--- What you need to do ---
Print the records below exactly as they appear. Omit all pictures.

--- Stored data ---
-------------------------

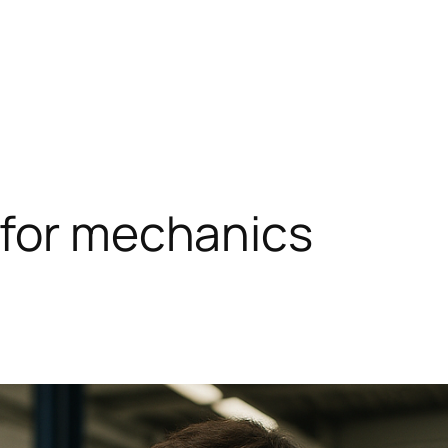
 for mechanics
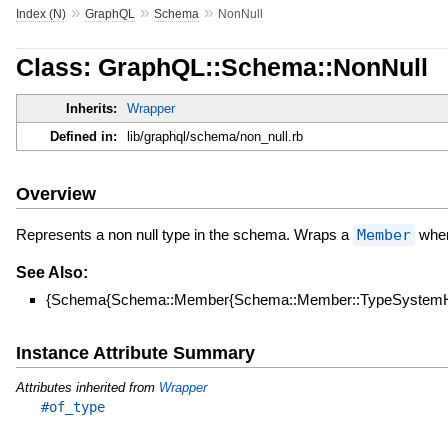
»
»
»
Index (N)
GraphQL
Schema
NonNull
Class: GraphQL::Schema::NonNull
Inherits:
Wrapper
Defined in:
lib/graphql/schema/non_null.rb
Overview
Represents a non null type in the schema. Wraps a
Member
when 
See Also:
{Schema{Schema::Member{Schema::Member::TypeSystemHe
Instance Attribute Summary
Attributes inherited from
Wrapper
#of_type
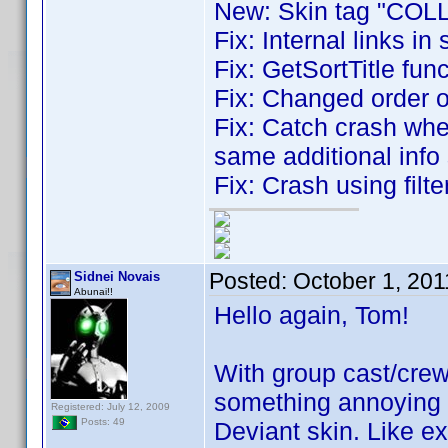
New: Skin tag "COLL
Fix: Internal links in 
Fix: GetSortTitle fun
Fix: Changed order 
Fix: Catch crash whe
same additional info 
Fix: Crash using filt
Posted:
October 1, 20
Sidnei Novais
Abunai!!
Hello again, Tom!
With group cast/crew
something annoying w
Registered: July 12, 2009
Posts: 49
Deviant skin. Like e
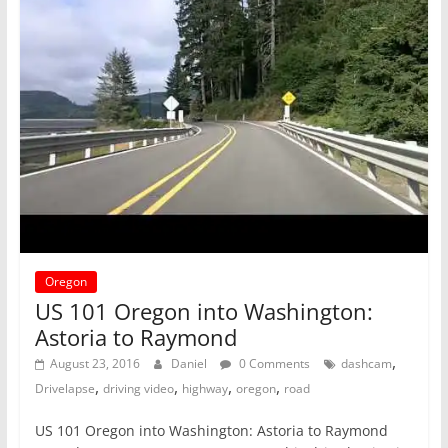
Oregon
US 101 Oregon into Washington:
Astoria to Raymond
,
August 23, 2016
Daniel
0 Comments
dashcam
,
,
,
,
Drivelapse
driving video
highway
oregon
road
US 101 Oregon into Washington: Astoria to Raymond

-------------------------

--- Result for this task ---
 for mechanics
»
»
»
Index (N)
GraphQL
Schema
NonNull
Class: GraphQL::Schema::NonNull
Inherits:
Wrapper
Defined in:
lib/graphql/schema/non_null.rb
Overview
Represents a non null type in the schema. Wraps a
Member
when 
See Also:
{Schema{Schema::Member{Schema::Member::TypeSystemHe
Instance Attribute Summary
Attributes inherited from
Wrapper
#of_type
New: Skin tag "COLL
Fix: Internal links in 
Fix: GetSortTitle fun
Fix: Changed order 
Fix: Catch crash whe
same additional info 
Fix: Crash using filt
Posted:
October 1, 20
Sidnei Novais
Abunai!!
Hello again, Tom!
With group cast/crew
something annoying w
Registered: July 12, 2009
Posts: 49
Deviant skin. Like e
Oregon
US 101 Oregon into Washington:
Astoria to Raymond
,
August 23, 2016
Daniel
0 Comments
dashcam
,
,
,
,
Drivelapse
driving video
highway
oregon
road
US 101 Oregon into Washington: Astoria to Raymond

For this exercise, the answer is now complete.